Jill Tice, 43, whose house on North Commerce Avenue in Waynesboro was targeted along with the Dupont Community Credit Union on Lucy Lane, says her 17-year-old son, Scott, used to be one of Woodson's closest friends. The two went to high school together and Woodson was a frequent guest at their home. At one point, they even considered letting him move in until Tice found a smuggled case of beer hidden in her son's closet on the first night of Woodson's stay.
"He lost his beer and he got evicted," she said, laughing.
But she still considered Woodson a "very pleasant, nice looking fellow," who was always welcome in their home. That changed in late 2006, when her son was questioned about two stolen trucks found burned in Albemarle County.
"Scott knew what had happened," Tice said. "He didn't want to tell on the boy, because he felt sorry for Slade, but then they [police] told him he could be charged as an accessory if he didn't talk."
Woodson was charged in January 2007 with two felony counts of auto theft and two felony counts of arson, but pleaded guilty to reduced charges and spent 6 months in jail. Shortly after his release, he started driving to Tice's house at odd hours of the night and staring ominously toward her son's second-story window, she said, or peeling around their block in reckless loops that left still-visible tire marks in the road.
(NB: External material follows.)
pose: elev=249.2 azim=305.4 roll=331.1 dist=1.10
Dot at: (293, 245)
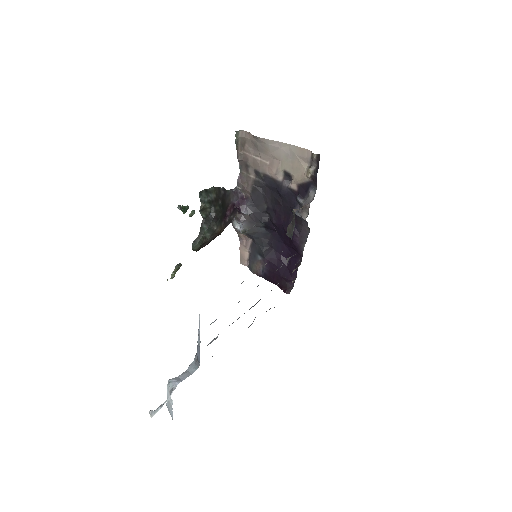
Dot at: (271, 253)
After one February incident, Waynesboro police arrested Woodson near Tice's house for driving under the influence.
But a few months ago, when she ran into Woodson in a grocery store, he acted normally, she said.
"He seems like a nice kid, very polite and all, but I guess once he gets some alcohol in him he's a different person," she said. "There's just something in that child's mind."
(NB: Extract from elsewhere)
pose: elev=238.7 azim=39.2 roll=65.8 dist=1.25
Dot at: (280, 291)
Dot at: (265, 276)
Norman Carter, 62, a photographer for The News Virginian, has known the Woodson family for 20 years and shared a neighborhood with them for the last eight or nine. His son recently married one of Slade Woodson's older sisters. His relationship with Woodson was always cordial, he said until Woodson stole his truck, set it ablaze, and left it smoldering on a roadside.
"I was angry before I found out who it was, but after I found out who it was, I was also somewhat bewildered and dismayed, because I would have never suspected that of Slade," Carter said.
While out on bail, Woodson attempted make amends for his crime in a heartfelt note he left in Carter's mailbox.
"He apologized for what he had done, for the inconvenience that he had caused, and let me know that it was nothing personal, it was just something that had happened," Carter said.
Then, last year, when high winds blew a tree across the road in front of Carter's house, Woodson volunteered to clear it away.
"I could not have asked for better help under those circumstances," he said.
Carter said he had truly believed his young neighbor's reckless behavior was firmly in the past. His arrest Thursday came as an awful surprise.
"I'm shocked and dismayed, and again, not thinking that this particular individual not the one that I know, and have known, and whose family I know and consider good, close friends and good neighbors could have done this," he said.